An estimated 7 million children and 15.5 million adults in the United States have ADHD, bringing the total to roughly 22 to 23 million people. Those numbers come from the two most recent national surveys: a 2022 parent-reported survey for children and a 2023 self-report survey for adults. Both figures represent significant increases from estimates just a decade ago.
Children With ADHD
About 11.4% of U.S. children ages 3 to 17 have received an ADHD diagnosis at some point, based on 2022 CDC data. That translates to roughly 7 million kids. The rate is notably higher among older children: 17% of white children ages 12 to 17 have been diagnosed, compared with about 10% of children ages 5 to 11 in the same group. This pattern holds across racial groups, likely reflecting the fact that ADHD symptoms often become more disruptive (and more noticed) once schoolwork and social demands increase.
Diagnosis rates also vary by race and ethnicity. Among children ages 5 to 17, white non-Hispanic children have the highest reported rate at 13.4%, followed by Black non-Hispanic children at 10.8% and Hispanic children at 8.9%. These gaps likely reflect differences in access to evaluation and cultural attitudes toward diagnosis rather than true differences in how often ADHD occurs.
Adults With ADHD
For a long time, ADHD was treated primarily as a childhood condition. That view has shifted dramatically. A 2023 CDC survey found that 15.5 million U.S. adults (6.0%) currently have an ADHD diagnosis. An earlier national study put the lifetime prevalence for adults 18 to 44 at 8.1%, meaning a meaningful share of people who met criteria at some point may no longer carry a current diagnosis or may never have been formally evaluated.
Men are diagnosed more often than women, with rates of about 5.4% versus 3.2% in adults. That gap has been narrowing over time as clinicians have gotten better at recognizing how ADHD presents in women, where symptoms tend to lean more toward inattention than hyperactivity.
Diagnosis Rates Have Roughly Doubled Since the Late 1990s
The upward trend is striking. In 1997, when the CDC first started tracking parent-reported ADHD diagnoses in children, the rate was 5.5%. By 2008 it had climbed to 8.1%. By 2018 it reached 9.8%. The most recent figure of 11.4% in 2022 continues that trajectory. Whether the increase reflects better screening, broader diagnostic criteria, greater public awareness, or a genuine rise in the condition is still debated, but most experts point to a combination of all four.

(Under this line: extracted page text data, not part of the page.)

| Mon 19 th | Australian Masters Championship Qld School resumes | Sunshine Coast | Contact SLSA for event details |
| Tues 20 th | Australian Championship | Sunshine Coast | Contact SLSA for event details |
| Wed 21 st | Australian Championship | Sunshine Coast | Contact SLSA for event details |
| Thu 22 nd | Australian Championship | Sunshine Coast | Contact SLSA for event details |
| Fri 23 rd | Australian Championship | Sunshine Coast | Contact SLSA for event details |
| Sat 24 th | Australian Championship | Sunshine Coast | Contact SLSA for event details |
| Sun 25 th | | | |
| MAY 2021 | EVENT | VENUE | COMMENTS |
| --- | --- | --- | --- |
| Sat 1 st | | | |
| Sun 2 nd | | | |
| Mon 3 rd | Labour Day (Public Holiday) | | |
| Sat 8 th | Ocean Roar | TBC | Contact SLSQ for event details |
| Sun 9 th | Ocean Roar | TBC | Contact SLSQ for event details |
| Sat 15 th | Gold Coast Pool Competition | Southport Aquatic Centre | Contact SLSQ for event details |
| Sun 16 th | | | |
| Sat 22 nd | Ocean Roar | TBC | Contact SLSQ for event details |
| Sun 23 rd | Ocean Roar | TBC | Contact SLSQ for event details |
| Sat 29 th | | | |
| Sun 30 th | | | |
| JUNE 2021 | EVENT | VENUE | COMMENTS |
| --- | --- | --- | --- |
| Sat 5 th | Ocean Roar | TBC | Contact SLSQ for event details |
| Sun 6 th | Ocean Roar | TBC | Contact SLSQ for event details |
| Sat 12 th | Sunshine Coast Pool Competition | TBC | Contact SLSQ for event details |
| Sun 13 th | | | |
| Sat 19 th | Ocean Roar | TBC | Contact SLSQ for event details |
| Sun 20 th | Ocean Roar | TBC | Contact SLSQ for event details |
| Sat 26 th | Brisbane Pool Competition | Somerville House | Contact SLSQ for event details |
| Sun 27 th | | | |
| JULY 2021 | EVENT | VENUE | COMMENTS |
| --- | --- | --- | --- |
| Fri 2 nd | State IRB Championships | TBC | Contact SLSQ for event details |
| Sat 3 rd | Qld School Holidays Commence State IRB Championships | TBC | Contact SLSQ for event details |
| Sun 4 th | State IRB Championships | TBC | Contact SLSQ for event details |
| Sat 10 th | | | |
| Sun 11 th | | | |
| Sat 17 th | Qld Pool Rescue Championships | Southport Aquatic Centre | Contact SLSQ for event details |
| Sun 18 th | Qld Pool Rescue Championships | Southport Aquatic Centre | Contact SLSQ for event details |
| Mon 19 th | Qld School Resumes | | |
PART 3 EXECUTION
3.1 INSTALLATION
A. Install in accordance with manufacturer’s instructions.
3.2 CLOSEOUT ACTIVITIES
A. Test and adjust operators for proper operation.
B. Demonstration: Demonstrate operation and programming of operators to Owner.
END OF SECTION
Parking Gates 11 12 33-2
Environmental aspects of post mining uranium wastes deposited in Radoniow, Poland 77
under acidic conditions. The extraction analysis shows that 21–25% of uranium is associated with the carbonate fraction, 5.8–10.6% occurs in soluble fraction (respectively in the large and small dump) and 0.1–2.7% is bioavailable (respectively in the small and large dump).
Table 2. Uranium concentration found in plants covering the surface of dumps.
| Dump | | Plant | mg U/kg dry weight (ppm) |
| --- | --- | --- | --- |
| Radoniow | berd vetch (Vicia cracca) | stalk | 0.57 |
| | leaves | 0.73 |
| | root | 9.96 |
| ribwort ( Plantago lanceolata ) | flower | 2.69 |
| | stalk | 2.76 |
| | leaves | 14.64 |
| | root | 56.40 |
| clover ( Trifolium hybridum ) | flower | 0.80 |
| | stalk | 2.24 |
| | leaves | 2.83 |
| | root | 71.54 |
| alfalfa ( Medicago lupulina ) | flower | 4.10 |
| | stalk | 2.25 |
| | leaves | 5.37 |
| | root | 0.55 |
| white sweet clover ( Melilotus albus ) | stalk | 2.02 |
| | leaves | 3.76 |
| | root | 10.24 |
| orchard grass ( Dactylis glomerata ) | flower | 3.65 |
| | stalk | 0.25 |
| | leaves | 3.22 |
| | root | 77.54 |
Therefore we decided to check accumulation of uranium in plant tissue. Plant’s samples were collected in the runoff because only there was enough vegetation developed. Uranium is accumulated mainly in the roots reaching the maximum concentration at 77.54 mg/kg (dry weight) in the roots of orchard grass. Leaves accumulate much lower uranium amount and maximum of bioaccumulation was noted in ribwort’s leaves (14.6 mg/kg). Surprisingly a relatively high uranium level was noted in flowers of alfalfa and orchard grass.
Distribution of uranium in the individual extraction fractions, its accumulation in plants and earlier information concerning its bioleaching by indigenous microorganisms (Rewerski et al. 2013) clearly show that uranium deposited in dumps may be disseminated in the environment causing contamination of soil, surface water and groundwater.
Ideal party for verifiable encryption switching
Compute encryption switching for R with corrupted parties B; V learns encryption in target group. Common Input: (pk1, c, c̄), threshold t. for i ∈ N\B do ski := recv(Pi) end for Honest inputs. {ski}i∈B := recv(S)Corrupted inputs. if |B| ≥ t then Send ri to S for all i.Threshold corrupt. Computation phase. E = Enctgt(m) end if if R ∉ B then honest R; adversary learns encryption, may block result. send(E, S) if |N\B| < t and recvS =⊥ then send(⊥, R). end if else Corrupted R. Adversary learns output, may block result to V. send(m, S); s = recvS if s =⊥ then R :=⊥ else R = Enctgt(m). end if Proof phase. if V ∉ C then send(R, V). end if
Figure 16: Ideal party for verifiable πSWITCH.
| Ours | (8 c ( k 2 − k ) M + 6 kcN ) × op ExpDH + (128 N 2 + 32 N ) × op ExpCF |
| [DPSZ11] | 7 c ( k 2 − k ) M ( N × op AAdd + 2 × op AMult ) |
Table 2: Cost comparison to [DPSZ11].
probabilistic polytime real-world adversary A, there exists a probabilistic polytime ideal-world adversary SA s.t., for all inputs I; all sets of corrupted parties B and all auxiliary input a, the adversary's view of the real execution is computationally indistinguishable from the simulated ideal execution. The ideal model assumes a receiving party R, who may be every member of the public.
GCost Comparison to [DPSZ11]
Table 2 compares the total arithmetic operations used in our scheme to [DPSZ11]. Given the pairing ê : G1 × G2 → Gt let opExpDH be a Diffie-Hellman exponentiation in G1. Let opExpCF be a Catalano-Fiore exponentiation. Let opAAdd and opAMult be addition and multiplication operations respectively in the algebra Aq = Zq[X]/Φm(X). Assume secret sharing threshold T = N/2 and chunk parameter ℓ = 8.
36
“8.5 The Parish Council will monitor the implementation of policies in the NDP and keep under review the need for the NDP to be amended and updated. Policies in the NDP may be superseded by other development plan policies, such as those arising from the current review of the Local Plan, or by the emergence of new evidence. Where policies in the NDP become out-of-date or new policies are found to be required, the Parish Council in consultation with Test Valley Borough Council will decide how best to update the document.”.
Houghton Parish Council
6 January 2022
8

The adult numbers tell a similar story. The jump from 4.4% in earlier national estimates to 6.0% in 2023 represents millions of additional diagnoses. The COVID-19 pandemic appears to have accelerated this: remote work stripped away the external structures many adults relied on to manage undiagnosed ADHD, and the resulting struggles pushed a wave of people toward evaluation for the first time.
Wide Variation Across States
Where you live in the U.S. significantly affects how likely a child is to receive an ADHD diagnosis. Louisiana and Mississippi have the highest rates, with 15.2% of children carrying a current diagnosis. South Carolina follows at 14.6%. At the other end, California sits at just 5.6%, Hawaii at 6.1%, and Nevada at 7.0%. That’s nearly a threefold difference between the highest and lowest states.
These gaps don’t mean ADHD is three times more common in the South. They reflect regional differences in screening practices, insurance coverage, school-based referral systems, and cultural norms around behavioral health. States with higher diagnosis rates also tend to have higher treatment rates, suggesting more established pipelines from concern to evaluation.
Treatment Patterns
Among adults who visit health centers for ADHD, about 55% have a prescription for ADHD medication on file. Stimulant medications are far more common than non-stimulants: roughly 42% of adult ADHD-related visits involve an amphetamine-based prescription, while about 9% involve methylphenidate-based options. Non-stimulant medications are used at much lower rates, appearing in about 6% of visits.
That means close to half of adults seen at health centers for ADHD are managing the condition without medication, relying on behavioral strategies, therapy, coaching, or simply going untreated. The actual share of all adults with ADHD who take medication is likely lower, since many people with a diagnosis never seek regular care for it.
The Economic Toll
ADHD carries a substantial financial burden. One widely cited estimate from Tufts Medical Center put the total annual cost at $143 billion to $266 billion in the U.S. Most of that, between $105 billion and $194 billion, comes from adults, primarily through lost productivity and reduced income. For children, the biggest costs fall on healthcare ($21 billion to $44 billion) and education ($15 billion to $25 billion). Family members absorb an additional $33 billion to $43 billion in spillover costs, including lost work time, stress-related health problems, and caregiving demands. Those figures are from 2010 dollars and would be considerably higher adjusted for inflation today.